Yazıda Çin’in yükselişini dünyanın şaşkınla seyrettiği belirtidi ve şöyle denildi. “Salvador Dalí’nin 1943 resim Yeni İnsanın Doğuşunu İzleyen Jeopolitik Çocuk, eserinde yumurta benzeri bir dünyadaki Kuzey Amerika kıtasından ortaya çıkarak doğan yetişkin figürünü dikkatle veya heyecanla izleyen çocuk gözükür. II. Dünya Savaşı sırasında yapılmış bu eser, sanatçının Amerika’da yaşarken, II. Dünya savaşı sonrası ABD’nin nasıl bir rol üstleneceği konusundaki yaşadığı endişelerini dile getirir. Bugün, dünya daha iddialı bir Çin’in yükselişiyle karşı karşıya hatta Avustralya’yı koronavirüs salgını yönetimine yönelik eleştiriler konusunda boykot etme tehdidini yaşıyor. Dalí’nin eserindeki çocuk gibiyiz; acaba Asya’da ne izliyoruz?”

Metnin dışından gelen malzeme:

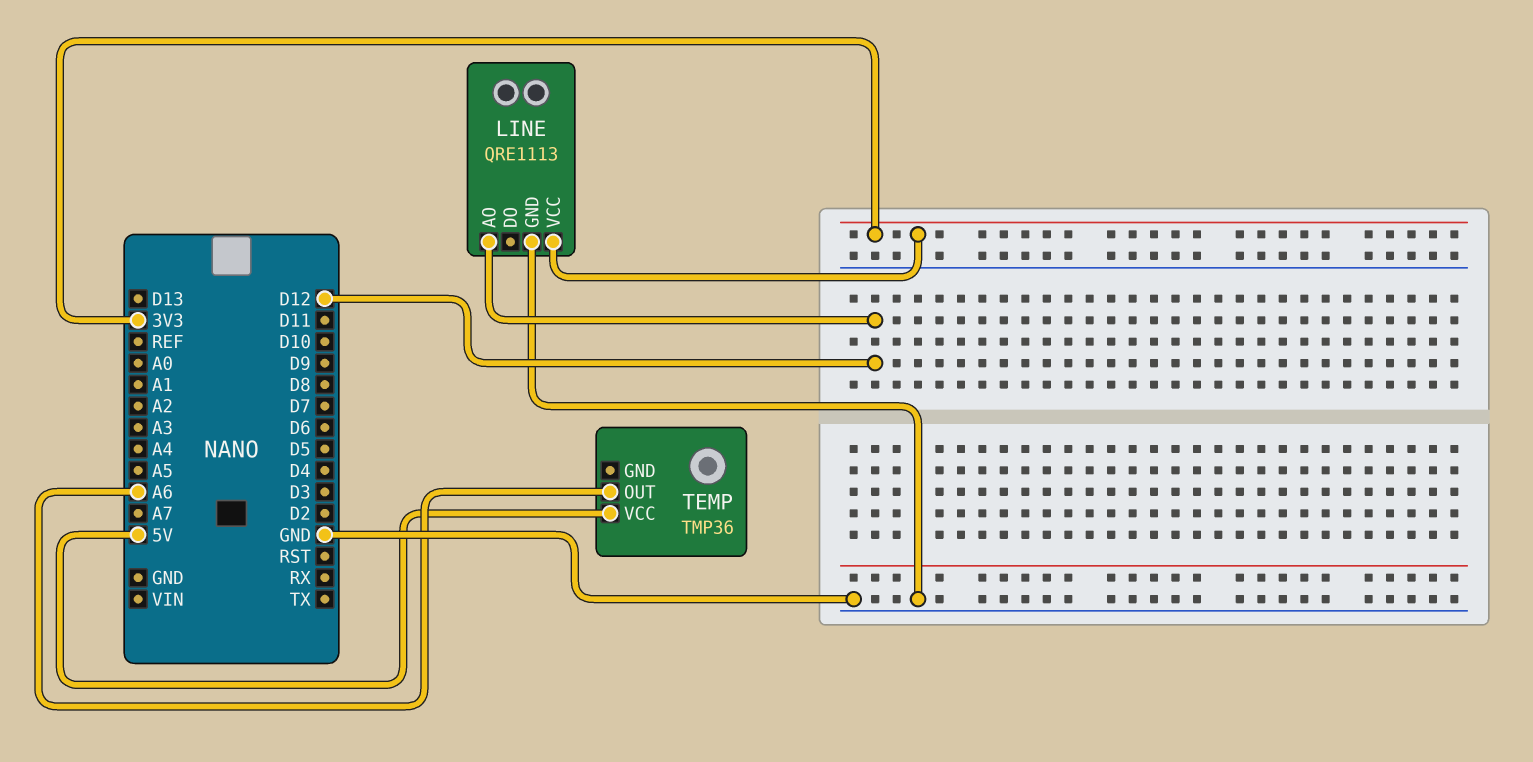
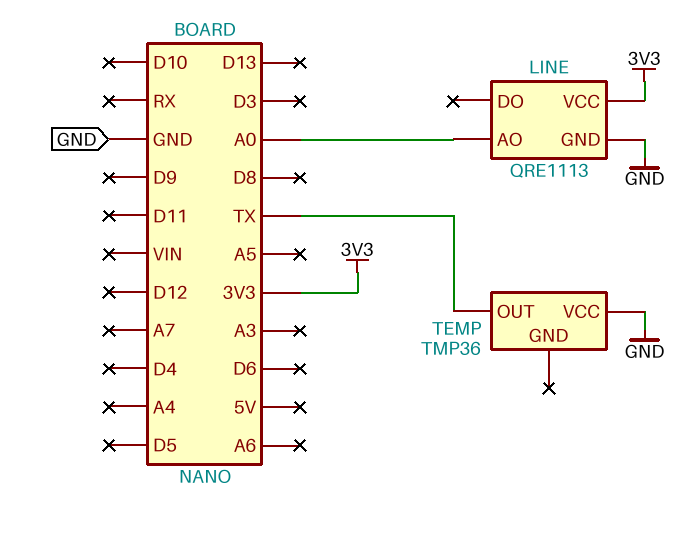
LINE pin AO: D12 -> A0
TEMP pin OUT: A6 -> TX
TEMP pin VCC: 5V -> GND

Analizde şunlar kaydedildi: “ABD, Büyük Buhran ve 2. Dünya Savaşı’nın ardından hızlı dünyanın iki süper gücünden biri haline geldi. Salgının ardında yaşanacak ekonomik deprem, bugün Çin’in konumunu hızla geliştirebilir. Pandemi, ABD stratejistlerinin düşündüğünden çok daha kısa bir süre içinde Çin’in dünya düzeni içindeki konumunu değiştirebilir.”

Yazının finalinde ABD ve liberal dünya düzenini korumak için kararlı olan müttefiklerine hızlı hareket etmeleri önersinde bulunularak “Aksi takdirde, önümüzdeki çeyrek yüzyılda 100 yıl önce gerçekleşen hızlı değişimlerinin benzerini görebiliriz, ancak bu sefer ABD’nin hakimiyeti ile sona ermeyecek. Dünyanın sürücü koltuğunda oturan Rusya ve İran da Çin’in yükselişi ile yıkılacaklar.” uyarısı yapıldı.